The role of the accountant is evolving rapidly as businesses respond to sustainability expectations, artificial intelligence, digital transformation and increasing demand for trusted professional judgement. Accounting firms and finance teams must ensure that their technical knowledge is supported by broader skills in data, ethics, sustainability reporting, governance and business advisory.
Key Development
Accountants are no longer expected to focus solely on historical financial reporting and compliance. Clients, regulators, investors and other stakeholders increasingly expect finance professionals to contribute to strategic decision-making, risk management, sustainability reporting, technology adoption and ethical business conduct.
This shift has practical implications for financial reporting, audit, tax, internal controls, client advisory services and talent development within accounting firms.
Analysis of Impacts
Sustainability is becoming a core finance responsibility
Sustainability reporting is moving closer to mainstream financial reporting. Businesses are increasingly required, or expected, to disclose information on climate-related risks, emissions, governance, supply chains and wider environmental, social and governance matters.
For accountants, this creates a need to understand sustainability frameworks, reporting processes, assurance expectations and the quality of non-financial data. Finance teams may be required to work with operational, procurement, legal and governance teams to ensure sustainability information is complete, reliable and consistent.
Accounting firms should also consider how sustainability affects audit planning, risk assessment, management reporting and advisory services.
AI is changing accounting and assurance work
Artificial intelligence has the potential to improve efficiency in accounting, tax, audit and advisory work. It may support data analysis, document review, forecasting, anomaly detection, workflow automation and client communications.
However, AI also introduces important risks. These include data confidentiality, model reliability, bias, lack of transparency, inaccurate outputs and over-reliance on automated results. Firms must ensure that AI tools are used under appropriate governance and that outputs are reviewed by qualified professionals.
AI should support professional judgement, not replace it.
Professional skills are increasingly important
Technical accounting knowledge remains essential, but it is no longer sufficient on its own. Accountants increasingly need strong communication, analytical thinking, ethical judgement, commercial awareness and adaptability.
Clients expect accountants to explain complex issues clearly, identify practical solutions and support decision-making in uncertain conditions. This requires a combination of technical competence and wider professional capability.
Ethics and trust remain central
As accountants become more involved in sustainability, AI, data and strategic advice, ethical conduct becomes even more important.

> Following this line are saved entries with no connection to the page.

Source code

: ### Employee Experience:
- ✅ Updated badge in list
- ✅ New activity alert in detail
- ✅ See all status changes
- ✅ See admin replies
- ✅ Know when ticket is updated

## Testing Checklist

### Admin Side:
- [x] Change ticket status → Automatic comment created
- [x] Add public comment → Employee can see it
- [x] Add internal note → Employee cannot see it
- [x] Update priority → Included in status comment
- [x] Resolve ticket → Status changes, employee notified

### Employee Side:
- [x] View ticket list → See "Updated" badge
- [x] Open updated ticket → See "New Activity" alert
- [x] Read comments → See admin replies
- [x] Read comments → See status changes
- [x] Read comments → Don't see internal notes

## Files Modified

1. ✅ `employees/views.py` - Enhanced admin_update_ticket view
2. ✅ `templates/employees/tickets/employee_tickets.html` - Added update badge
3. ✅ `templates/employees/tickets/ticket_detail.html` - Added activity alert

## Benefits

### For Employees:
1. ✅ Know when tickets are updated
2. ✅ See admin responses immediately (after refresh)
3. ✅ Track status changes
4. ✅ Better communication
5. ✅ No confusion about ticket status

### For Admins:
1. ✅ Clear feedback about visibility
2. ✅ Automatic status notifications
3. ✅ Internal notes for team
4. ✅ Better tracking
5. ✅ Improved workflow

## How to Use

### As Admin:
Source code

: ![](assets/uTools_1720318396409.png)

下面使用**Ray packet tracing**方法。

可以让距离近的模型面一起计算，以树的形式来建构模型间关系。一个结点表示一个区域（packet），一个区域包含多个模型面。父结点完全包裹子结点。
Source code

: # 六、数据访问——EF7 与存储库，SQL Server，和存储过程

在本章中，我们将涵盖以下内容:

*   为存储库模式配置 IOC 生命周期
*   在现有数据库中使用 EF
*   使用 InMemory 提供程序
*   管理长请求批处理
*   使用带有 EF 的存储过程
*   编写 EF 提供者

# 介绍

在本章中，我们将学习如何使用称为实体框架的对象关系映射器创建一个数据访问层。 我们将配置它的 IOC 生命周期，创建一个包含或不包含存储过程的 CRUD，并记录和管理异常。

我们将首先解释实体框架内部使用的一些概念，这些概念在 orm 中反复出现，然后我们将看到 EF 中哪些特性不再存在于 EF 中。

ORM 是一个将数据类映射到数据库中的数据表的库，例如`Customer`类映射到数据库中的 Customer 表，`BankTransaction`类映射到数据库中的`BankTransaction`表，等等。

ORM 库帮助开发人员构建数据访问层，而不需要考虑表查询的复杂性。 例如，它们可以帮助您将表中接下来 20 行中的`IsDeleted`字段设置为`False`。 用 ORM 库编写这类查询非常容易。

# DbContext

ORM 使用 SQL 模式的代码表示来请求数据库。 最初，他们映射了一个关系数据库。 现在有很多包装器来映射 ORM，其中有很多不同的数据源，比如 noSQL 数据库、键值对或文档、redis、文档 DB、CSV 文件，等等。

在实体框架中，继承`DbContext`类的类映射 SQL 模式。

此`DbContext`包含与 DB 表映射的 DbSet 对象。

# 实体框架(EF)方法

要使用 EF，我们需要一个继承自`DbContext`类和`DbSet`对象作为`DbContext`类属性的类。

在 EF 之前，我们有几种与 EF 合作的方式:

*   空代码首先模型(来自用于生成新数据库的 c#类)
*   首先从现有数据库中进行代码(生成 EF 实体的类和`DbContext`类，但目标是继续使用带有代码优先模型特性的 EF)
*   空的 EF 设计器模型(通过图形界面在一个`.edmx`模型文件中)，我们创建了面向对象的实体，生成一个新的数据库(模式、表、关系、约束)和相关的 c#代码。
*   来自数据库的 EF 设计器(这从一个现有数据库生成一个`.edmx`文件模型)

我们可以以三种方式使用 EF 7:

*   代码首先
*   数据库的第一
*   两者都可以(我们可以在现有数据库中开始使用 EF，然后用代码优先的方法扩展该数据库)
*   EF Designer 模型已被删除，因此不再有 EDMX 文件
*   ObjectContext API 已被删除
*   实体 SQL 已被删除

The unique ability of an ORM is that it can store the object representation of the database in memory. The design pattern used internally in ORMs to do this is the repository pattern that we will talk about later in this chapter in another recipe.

Firms must ensure that independence, objectivity, confidentiality, professional competence and due care remain embedded in all areas of work.
This is particularly important where information is judgemental, forward-looking, generated by technology or used by external stakeholders.
Practical Issues
- Sustainability data may not be captured through traditional finance systems, creating challenges around completeness, accuracy and audit trail.
- Staff may need additional training in sustainability reporting, AI governance, data analytics and assurance over non-financial information.
- AI tools may process confidential or sensitive client data, requiring clear usage policies and safeguards.
- Automated outputs may appear credible but still contain errors, requiring professional review and challenge.
- Smaller clients may lack the systems and resources needed to prepare sustainability-related information.
- Firms may need to update CPD plans, quality management procedures and internal methodologies.
- Audit and advisory teams may need to involve specialists in technology, sustainability or data governance.
- Clients may expect proactive guidance on emerging reporting expectations and digital transformation risks.
Action Points
The growing importance of sustainability, AI and professional skills represents a significant opportunity for accountants to strengthen their role as trusted advisers. Firms that invest early in these areas will be better positioned to support clients, manage risk and maintain professional relevance.
Accounting firms should consider the following actions:
- Review staff training plans to include sustainability, AI, data, ethics and communication skills.
- Develop clear internal policies for the use of AI in professional work.
- Assess whether clients have reliable systems for sustainability and non-financial reporting.
- Update audit and advisory methodologies to reflect emerging technology and sustainability risks.
- Encourage professional scepticism when using automated tools or reviewing non-financial information.
- Support clients in understanding the business impact of sustainability, technology and regulatory change.
The future accountant will need to combine technical expertise with digital awareness, sustainability knowledge and sound professional judgement. These capabilities will be essential in helping businesses create value, manage risk and build stakeholder trust.